(MATERIAL SHOWN)
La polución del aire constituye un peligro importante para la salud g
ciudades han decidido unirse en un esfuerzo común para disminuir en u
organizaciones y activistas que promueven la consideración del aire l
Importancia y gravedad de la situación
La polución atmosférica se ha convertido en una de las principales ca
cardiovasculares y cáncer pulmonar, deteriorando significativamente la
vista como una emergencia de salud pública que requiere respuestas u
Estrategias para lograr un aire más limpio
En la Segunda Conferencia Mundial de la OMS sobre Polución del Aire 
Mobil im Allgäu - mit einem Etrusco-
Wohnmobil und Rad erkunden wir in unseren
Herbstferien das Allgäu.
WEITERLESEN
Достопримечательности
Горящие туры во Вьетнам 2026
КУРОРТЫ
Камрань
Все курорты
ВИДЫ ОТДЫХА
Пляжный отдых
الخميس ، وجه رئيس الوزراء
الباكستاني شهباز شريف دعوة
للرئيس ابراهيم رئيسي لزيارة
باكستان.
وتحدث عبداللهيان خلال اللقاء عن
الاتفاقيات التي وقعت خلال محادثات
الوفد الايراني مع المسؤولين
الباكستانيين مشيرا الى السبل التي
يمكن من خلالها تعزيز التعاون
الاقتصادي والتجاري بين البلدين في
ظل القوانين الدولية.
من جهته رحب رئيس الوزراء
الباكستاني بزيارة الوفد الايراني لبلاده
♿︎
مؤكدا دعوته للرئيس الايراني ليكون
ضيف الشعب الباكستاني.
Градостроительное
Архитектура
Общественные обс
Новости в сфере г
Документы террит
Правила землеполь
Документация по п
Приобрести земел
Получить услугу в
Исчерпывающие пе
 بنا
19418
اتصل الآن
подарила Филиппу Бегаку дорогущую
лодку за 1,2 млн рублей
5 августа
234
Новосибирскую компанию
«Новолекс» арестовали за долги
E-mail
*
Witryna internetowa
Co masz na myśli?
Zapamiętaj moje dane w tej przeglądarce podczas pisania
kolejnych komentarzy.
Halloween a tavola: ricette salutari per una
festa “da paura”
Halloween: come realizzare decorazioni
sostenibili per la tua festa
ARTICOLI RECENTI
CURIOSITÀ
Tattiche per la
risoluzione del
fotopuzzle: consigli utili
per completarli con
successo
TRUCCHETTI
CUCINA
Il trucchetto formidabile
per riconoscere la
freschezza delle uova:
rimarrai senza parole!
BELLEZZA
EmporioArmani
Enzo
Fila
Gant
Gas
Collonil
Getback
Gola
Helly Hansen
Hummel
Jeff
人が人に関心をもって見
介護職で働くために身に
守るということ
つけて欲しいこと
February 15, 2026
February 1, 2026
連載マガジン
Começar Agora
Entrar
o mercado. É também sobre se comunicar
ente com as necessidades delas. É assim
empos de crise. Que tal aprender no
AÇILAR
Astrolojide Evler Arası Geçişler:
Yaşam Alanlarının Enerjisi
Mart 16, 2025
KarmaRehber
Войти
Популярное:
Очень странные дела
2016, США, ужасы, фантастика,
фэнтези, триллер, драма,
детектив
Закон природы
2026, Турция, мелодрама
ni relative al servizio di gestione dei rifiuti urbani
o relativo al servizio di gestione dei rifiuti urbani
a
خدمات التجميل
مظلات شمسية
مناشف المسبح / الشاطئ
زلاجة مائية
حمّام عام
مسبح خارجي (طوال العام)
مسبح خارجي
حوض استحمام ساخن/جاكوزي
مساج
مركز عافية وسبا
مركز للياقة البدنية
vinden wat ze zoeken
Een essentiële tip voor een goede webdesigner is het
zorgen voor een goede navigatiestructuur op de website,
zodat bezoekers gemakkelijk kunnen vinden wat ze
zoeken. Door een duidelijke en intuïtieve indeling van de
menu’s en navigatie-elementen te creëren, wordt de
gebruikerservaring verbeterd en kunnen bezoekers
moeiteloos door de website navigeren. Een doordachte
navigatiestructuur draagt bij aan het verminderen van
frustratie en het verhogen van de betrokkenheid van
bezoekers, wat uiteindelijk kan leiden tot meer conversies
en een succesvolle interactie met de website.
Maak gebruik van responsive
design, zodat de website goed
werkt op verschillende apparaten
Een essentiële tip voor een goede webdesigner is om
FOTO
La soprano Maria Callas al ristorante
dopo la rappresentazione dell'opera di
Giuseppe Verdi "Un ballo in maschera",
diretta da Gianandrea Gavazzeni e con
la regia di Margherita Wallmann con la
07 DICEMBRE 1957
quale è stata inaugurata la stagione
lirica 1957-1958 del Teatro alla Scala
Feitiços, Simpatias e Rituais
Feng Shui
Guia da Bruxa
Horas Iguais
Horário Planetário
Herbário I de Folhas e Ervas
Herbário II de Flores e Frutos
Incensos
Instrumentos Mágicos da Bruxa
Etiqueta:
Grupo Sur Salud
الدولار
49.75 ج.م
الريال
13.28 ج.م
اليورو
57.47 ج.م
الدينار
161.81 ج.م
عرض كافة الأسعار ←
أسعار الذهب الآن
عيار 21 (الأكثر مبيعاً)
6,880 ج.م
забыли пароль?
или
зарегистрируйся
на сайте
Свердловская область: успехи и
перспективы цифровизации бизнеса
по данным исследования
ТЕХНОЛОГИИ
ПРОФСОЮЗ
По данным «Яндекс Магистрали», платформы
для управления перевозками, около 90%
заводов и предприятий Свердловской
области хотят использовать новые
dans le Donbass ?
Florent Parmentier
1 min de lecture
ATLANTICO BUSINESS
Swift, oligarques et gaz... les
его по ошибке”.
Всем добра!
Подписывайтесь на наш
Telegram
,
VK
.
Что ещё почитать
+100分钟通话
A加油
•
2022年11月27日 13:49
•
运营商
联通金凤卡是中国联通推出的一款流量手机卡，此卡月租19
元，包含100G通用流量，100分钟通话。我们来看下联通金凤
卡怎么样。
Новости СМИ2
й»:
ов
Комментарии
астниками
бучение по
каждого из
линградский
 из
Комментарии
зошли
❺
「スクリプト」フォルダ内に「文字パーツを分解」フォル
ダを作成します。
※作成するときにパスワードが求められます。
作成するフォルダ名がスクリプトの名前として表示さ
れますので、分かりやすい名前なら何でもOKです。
(End MATERIAL SHOWN)
● **EXERCISE AIM**
The whole of the data must be given again, exactly as shown.

● **SOLUTION TO THIS EXERCISE**
La polución del aire constituye un peligro importante para la salud g
ciudades han decidido unirse en un esfuerzo común para disminuir en u
organizaciones y activistas que promueven la consideración del aire l
Importancia y gravedad de la situación
La polución atmosférica se ha convertido en una de las principales ca
cardiovasculares y cáncer pulmonar, deteriorando significativamente la
vista como una emergencia de salud pública que requiere respuestas u
Estrategias para lograr un aire más limpio
En la Segunda Conferencia Mundial de la OMS sobre Polución del Aire 
Mobil im Allgäu - mit einem Etrusco-
Wohnmobil und Rad erkunden wir in unseren
Herbstferien das Allgäu.
WEITERLESEN
Достопримечательности
Горящие туры во Вьетнам 2026
КУРОРТЫ
Камрань
Все курорты
ВИДЫ ОТДЫХА
Пляжный отдых
الخميس ، وجه رئيس الوزراء
الباكستاني شهباز شريف دعوة
للرئيس ابراهيم رئيسي لزيارة
باكستان.
وتحدث عبداللهيان خلال اللقاء عن
الاتفاقيات التي وقعت خلال محادثات
الوفد الايراني مع المسؤولين
الباكستانيين مشيرا الى السبل التي
يمكن من خلالها تعزيز التعاون
الاقتصادي والتجاري بين البلدين في
ظل القوانين الدولية.
من جهته رحب رئيس الوزراء
الباكستاني بزيارة الوفد الايراني لبلاده
♿︎
مؤكدا دعوته للرئيس الايراني ليكون
ضيف الشعب الباكستاني.
Градостроительное
Архитектура
Общественные обс
Новости в сфере г
Документы террит
Правила землеполь
Документация по п
Приобрести земел
Получить услугу в
Исчерпывающие пе
 بنا
19418
اتصل الآن
подарила Филиппу Бегаку дорогущую
лодку за 1,2 млн рублей
5 августа
234
Новосибирскую компанию
«Новолекс» арестовали за долги
E-mail
*
Witryna internetowa
Co masz na myśli?
Zapamiętaj moje dane w tej przeglądarce podczas pisania
kolejnych komentarzy.
Halloween a tavola: ricette salutari per una
festa “da paura”
Halloween: come realizzare decorazioni
sostenibili per la tua festa
ARTICOLI RECENTI
CURIOSITÀ
Tattiche per la
risoluzione del
fotopuzzle: consigli utili
per completarli con
successo
TRUCCHETTI
CUCINA
Il trucchetto formidabile
per riconoscere la
freschezza delle uova:
rimarrai senza parole!
BELLEZZA
EmporioArmani
Enzo
Fila
Gant
Gas
Collonil
Getback
Gola
Helly Hansen
Hummel
Jeff
人が人に関心をもって見
介護職で働くために身に
守るということ
つけて欲しいこと
February 15, 2026
February 1, 2026
連載マガジン
Começar Agora
Entrar
o mercado. É também sobre se comunicar
ente com as necessidades delas. É assim
empos de crise. Que tal aprender no
AÇILAR
Astrolojide Evler Arası Geçişler:
Yaşam Alanlarının Enerjisi
Mart 16, 2025
KarmaRehber
Войти
Популярное:
Очень странные дела
2016, США, ужасы, фантастика,
фэнтези, триллер, драма,
детектив
Закон природы
2026, Турция, мелодрама
ni relative al servizio di gestione dei rifiuti urbani
o relativo al servizio di gestione dei rifiuti urbani
a
خدمات التجميل
مظلات شمسية
مناشف المسبح / الشاطئ
زلاجة مائية
حمّام عام
مسبح خارجي (طوال العام)
مسبح خارجي
حوض استحمام ساخن/جاكوزي
مساج
مركز عافية وسبا
مركز للياقة البدنية
vinden wat ze zoeken
Een essentiële tip voor een goede webdesigner is het
zorgen voor een goede navigatiestructuur op de website,
zodat bezoekers gemakkelijk kunnen vinden wat ze
zoeken. Door een duidelijke en intuïtieve indeling van de
menu’s en navigatie-elementen te creëren, wordt de
gebruikerservaring verbeterd en kunnen bezoekers
moeiteloos door de website navigeren. Een doordachte
navigatiestructuur draagt bij aan het verminderen van
frustratie en het verhogen van de betrokkenheid van
bezoekers, wat uiteindelijk kan leiden tot meer conversies
en een succesvolle interactie met de website.
Maak gebruik van responsive
design, zodat de website goed
werkt op verschillende apparaten
Een essentiële tip voor een goede webdesigner is om
FOTO
La soprano Maria Callas al ristorante
dopo la rappresentazione dell'opera di
Giuseppe Verdi "Un ballo in maschera",
diretta da Gianandrea Gavazzeni e con
la regia di Margherita Wallmann con la
07 DICEMBRE 1957
quale è stata inaugurata la stagione
lirica 1957-1958 del Teatro alla Scala
Feitiços, Simpatias e Rituais
Feng Shui
Guia da Bruxa
Horas Iguais
Horário Planetário
Herbário I de Folhas e Ervas
Herbário II de Flores e Frutos
Incensos
Instrumentos Mágicos da Bruxa
Etiqueta:
Grupo Sur Salud
الدولار
49.75 ج.م
الريال
13.28 ج.م
اليورو
57.47 ج.م
الدينار
161.81 ج.م
عرض كافة الأسعار ←
أسعار الذهب الآن
عيار 21 (الأكثر مبيعاً)
6,880 ج.م
забыли пароль?
или
зарегистрируйся
на сайте
Свердловская область: успехи и
перспективы цифровизации бизнеса
по данным исследования
ТЕХНОЛОГИИ
ПРОФСОЮЗ
По данным «Яндекс Магистрали», платформы
для управления перевозками, около 90%
заводов и предприятий Свердловской
области хотят использовать новые
dans le Donbass ?
Florent Parmentier
1 min de lecture
ATLANTICO BUSINESS
Swift, oligarques et gaz... les
его по ошибке”.
Всем добра!
Подписывайтесь на наш
Telegram
,
VK
.
Что ещё почитать
+100分钟通话
A加油
•
2022年11月27日 13:49
•
运营商
联通金凤卡是中国联通推出的一款流量手机卡，此卡月租19
元，包含100G通用流量，100分钟通话。我们来看下联通金凤
卡怎么样。
Новости СМИ2
й»:
ов
Комментарии
астниками
бучение по
каждого из
линградский
 из
Комментарии
зошли
❺
「スクリプト」フォルダ内に「文字パーツを分解」フォル
ダを作成します。
※作成するときにパスワードが求められます。
作成するフォルダ名がスクリプトの名前として表示さ
れますので、分かりやすい名前なら何でもOKです。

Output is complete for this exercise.